SORT of Lola’s Broccoli Salad
It uses quite a bit of bacon, so we actually planned it for the main dish, but remembered we had a piece of Joseph's leftover mustard-glazed salmon. It goes well with pickled eggs, too, these from Amish Wedding Pickled Beet Eggs. (We often make our own, but these are really almost as good, and so easy!)
So let's get at it--it's easy!
1 head of organic broccoli chopped bite size
1/2 to 1 onion
1 C. raisins more or less
1/2 C. dried cranberries (optional)
1 C. organic raw sunflower seeds more or less (other nuts or seeds would be fine, too)

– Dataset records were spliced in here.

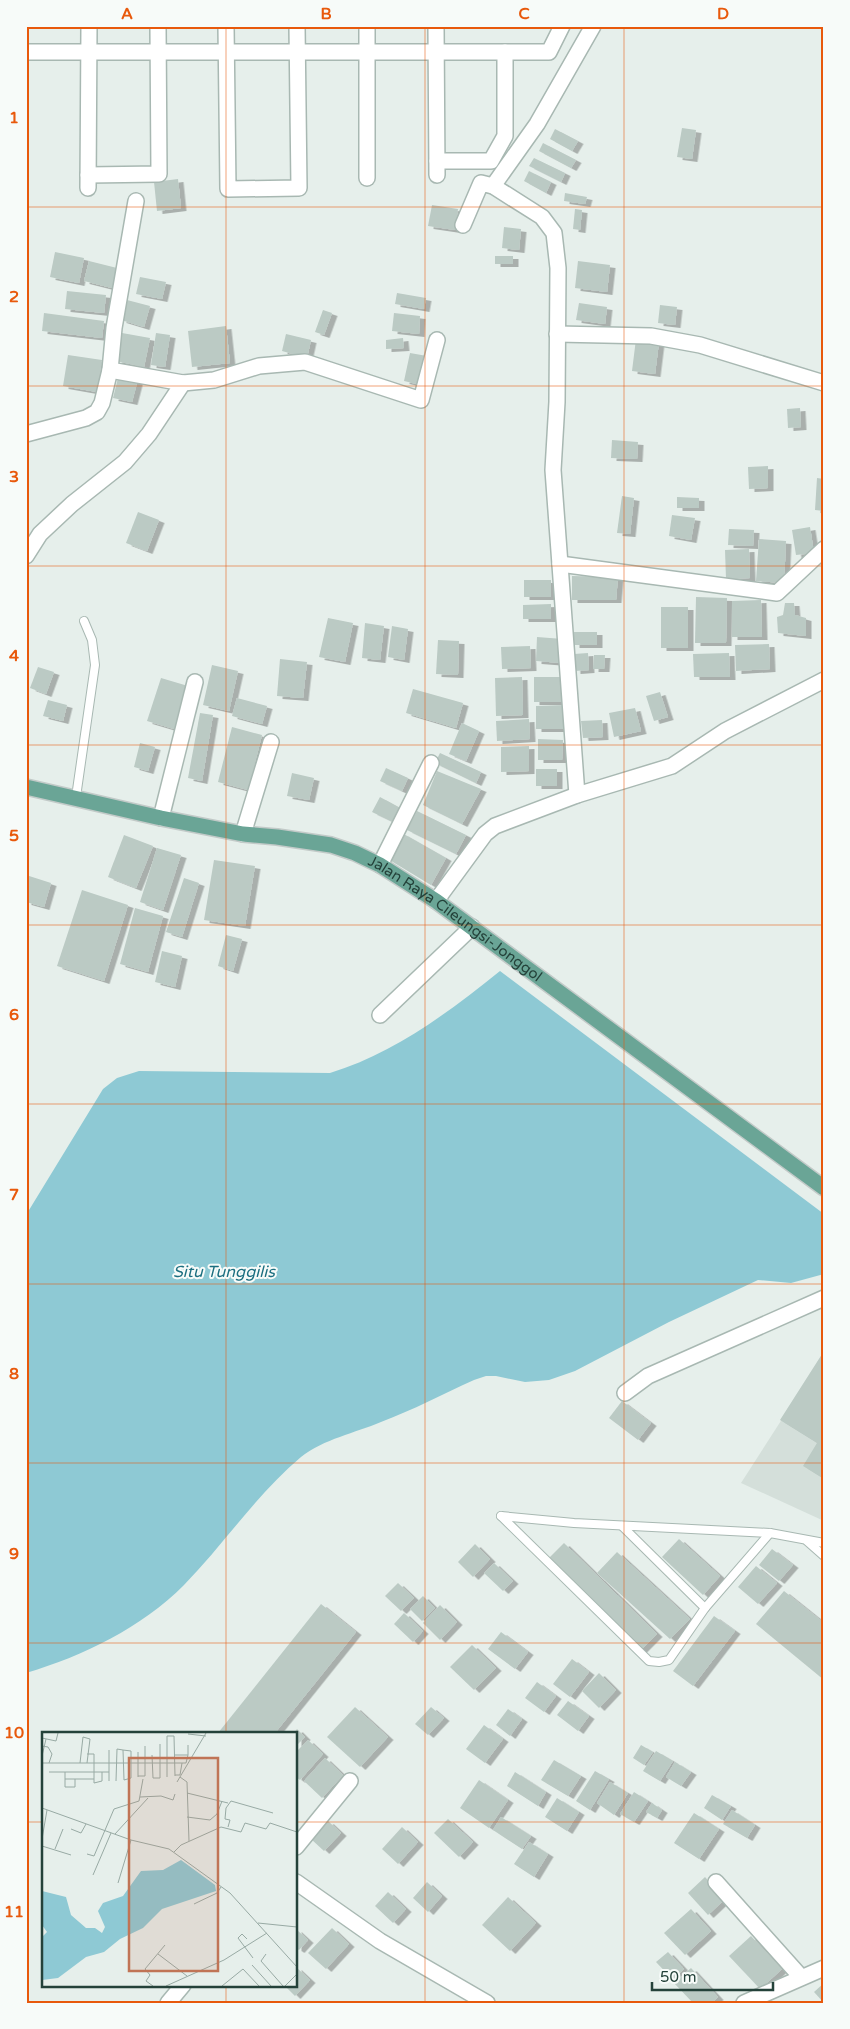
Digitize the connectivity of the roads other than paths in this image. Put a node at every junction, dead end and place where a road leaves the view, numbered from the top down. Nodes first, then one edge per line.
1 (89, 26) edge
2 (158, 26) edge
3 (226, 26) edge
4 (297, 26) edge
5 (366, 26) edge
6 (436, 26) edge
7 (562, 26) edge
8 (593, 26) edge
9 (26, 52) edge
10 (89, 52) junction
11 (158, 52) junction
12 (227, 52) junction
13 (297, 52) junction
14 (367, 52) junction
15 (436, 52) junction
16 (505, 52) junction
17 (367, 178) dead end
18 (493, 186) junction
19 (136, 201) dead end
20 (464, 225) dead end
21 (557, 334) junction
22 (437, 340) dead end
23 (110, 370) junction
24 (183, 383) junction
25 (824, 383) edge
26 (26, 434) edge
27 (824, 549) edge
28 (26, 556) edge
29 (560, 564) junction
30 (84, 621) dead end
31 (824, 680) edge
32 (195, 682) dead end
33 (271, 742) dead end
34 (431, 763) dead end
35 (26, 787) edge
36 (577, 795) junction
37 (76, 797) junction
38 (161, 818) junction
39 (242, 834) junction
40 (380, 864) junction
41 (436, 901) junction
42 (472, 928) junction
43 (380, 1015) dead end
44 (824, 1188) edge
45 (824, 1298) edge
46 (625, 1393) dead end
47 (622, 1526) junction
48 (770, 1533) junction
49 (806, 1540) junction
50 (824, 1543) edge
51 (824, 1556) edge
52 (705, 1608) junction
53 (350, 1781) dead end
54 (298, 1845) edge
55 (716, 1882) dead end
56 (298, 1883) edge
57 (824, 1968) edge
58 (801, 1977) junction
59 (182, 1986) edge
60 (168, 2003) edge
61 (487, 2003) edge
62 (744, 2003) edge

1 - 10 street
2 - 11 street
3 - 12 street
4 - 13 street
5 - 14 street
6 - 15 street
7 - 16 street
8 - 18 street
9 - 10 street
10 - 11 street
10 - 11 street
11 - 12 street
12 - 13 street
12 - 13 street
13 - 14 street
14 - 15 street
14 - 17 street
15 - 16 street
15 - 16 street
18 - 20 street
18 - 21 street
19 - 23 street
21 - 25 street
21 - 29 street
22 - 24 street
23 - 24 street
23 - 26 street
24 - 28 street
27 - 29 street
29 - 36 street
30 - 37 lane
31 - 36 street
32 - 38 street
33 - 39 street
34 - 40 street
35 - 37 main road, Jalan Raya Cileungsi-Jonggol
36 - 41 street
37 - 38 main road, Jalan Raya Cileungsi-Jonggol
38 - 39 main road, Jalan Raya Cileungsi-Jonggol
39 - 40 main road, Jalan Raya Cileungsi-Jonggol
40 - 41 main road, Jalan Raya Cileungsi-Jonggol
41 - 42 main road, Jalan Raya Cileungsi-Jonggol
42 - 43 street
42 - 44 main road, Jalan Raya Cileungsi-Jonggol
45 - 46 street
47 - 48 lane
47 - 52 lane
47 - 52 lane
48 - 49 lane
48 - 52 lane
49 - 50 lane
49 - 51 lane
53 - 54 street
55 - 58 street
56 - 61 street
57 - 58 street
58 - 62 street
59 - 60 street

1 pkg. of nitrite and nitrate-free bacon (that's 12 oz., these days)
2 T. organic sugar
1 T. honey (optional)
3/4 cup mayonnaise (I used Mark Sisson's new Primal Kitchen mayo, but sometimes we make our own.)
1 T apple cider vinegar
salt and pepper to taste, or try Pepperman, a mix of various peppers
Cook the bacon so it's crisp, let cool and crumble. Try not to eat too much of it before you make the salad. Yum.
Mix the chopped broccoli florets, onions, raisins, cranberries, sunflower seed and bacon together.
Mix the sugar, honey, vinegar and mayonnaise, blend well and pour over the mixture. Stir till coated.